■ About this task:
Please transcribe the data that follows exactly as given, leaving out every picture.

■ Input material:
:::::

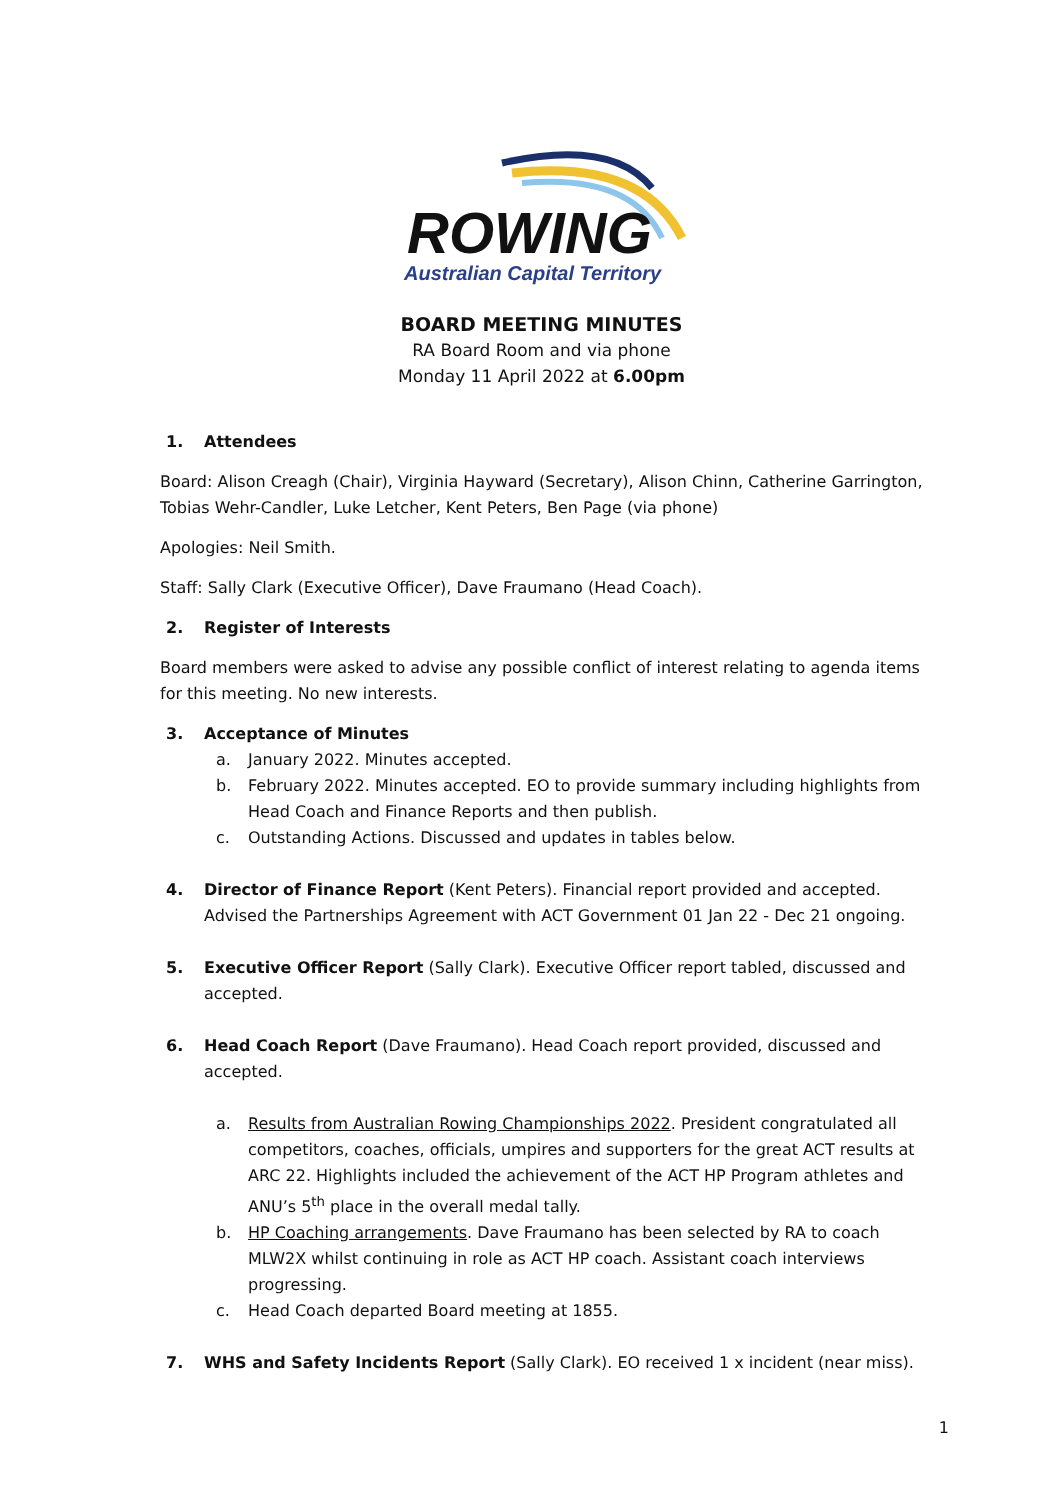ROWING
Australian Capital Territory
BOARD MEETING MINUTES
RA Board Room and via phone
Monday 11 April 2022 at 6.00pm
1. Attendees
Board: Alison Creagh (Chair), Virginia Hayward (Secretary), Alison Chinn, Catherine Garrington, Tobias Wehr-Candler, Luke Letcher, Kent Peters, Ben Page (via phone)
Apologies: Neil Smith.
Staff: Sally Clark (Executive Officer), Dave Fraumano (Head Coach).
2. Register of Interests
Board members were asked to advise any possible conflict of interest relating to agenda items for this meeting. No new interests.
3. Acceptance of Minutes
a. January 2022. Minutes accepted.
b. February 2022. Minutes accepted. EO to provide summary including highlights from Head Coach and Finance Reports and then publish.
c. Outstanding Actions. Discussed and updates in tables below.
4. Director of Finance Report (Kent Peters). Financial report provided and accepted. Advised the Partnerships Agreement with ACT Government 01 Jan 22 - Dec 21 ongoing.
5. Executive Officer Report (Sally Clark). Executive Officer report tabled, discussed and accepted.
6. Head Coach Report (Dave Fraumano). Head Coach report provided, discussed and accepted.
a. Results from Australian Rowing Championships 2022. President congratulated all competitors, coaches, officials, umpires and supporters for the great ACT results at ARC 22. Highlights included the achievement of the ACT HP Program athletes and ANU’s 5<sup>th</sup> place in the overall medal tally.
b. HP Coaching arrangements. Dave Fraumano has been selected by RA to coach MLW2X whilst continuing in role as ACT HP coach. Assistant coach interviews progressing.
c. Head Coach departed Board meeting at 1855.
7. WHS and Safety Incidents Report (Sally Clark). EO received 1 x incident (near miss).
1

:::::

■ Task result:
ROWING
Australian Capital Territory
BOARD MEETING MINUTES
RA Board Room and via phone
Monday 11 April 2022 at 6.00pm
1. Attendees
Board: Alison Creagh (Chair), Virginia Hayward (Secretary), Alison Chinn, Catherine Garrington, Tobias Wehr-Candler, Luke Letcher, Kent Peters, Ben Page (via phone)
Apologies: Neil Smith.
Staff: Sally Clark (Executive Officer), Dave Fraumano (Head Coach).
2. Register of Interests
Board members were asked to advise any possible conflict of interest relating to agenda items for this meeting. No new interests.
3. Acceptance of Minutes
a. January 2022. Minutes accepted.
b. February 2022. Minutes accepted. EO to provide summary including highlights from Head Coach and Finance Reports and then publish.
c. Outstanding Actions. Discussed and updates in tables below.
4. Director of Finance Report (Kent Peters). Financial report provided and accepted. Advised the Partnerships Agreement with ACT Government 01 Jan 22 - Dec 21 ongoing.
5. Executive Officer Report (Sally Clark). Executive Officer report tabled, discussed and accepted.
6. Head Coach Report (Dave Fraumano). Head Coach report provided, discussed and accepted.
a. Results from Australian Rowing Championships 2022. President congratulated all competitors, coaches, officials, umpires and supporters for the great ACT results at ARC 22. Highlights included the achievement of the ACT HP Program athletes and ANU’s 5<sup>th</sup> place in the overall medal tally.
b. HP Coaching arrangements. Dave Fraumano has been selected by RA to coach MLW2X whilst continuing in role as ACT HP coach. Assistant coach interviews progressing.
c. Head Coach departed Board meeting at 1855.
7. WHS and Safety Incidents Report (Sally Clark). EO received 1 x incident (near miss).
1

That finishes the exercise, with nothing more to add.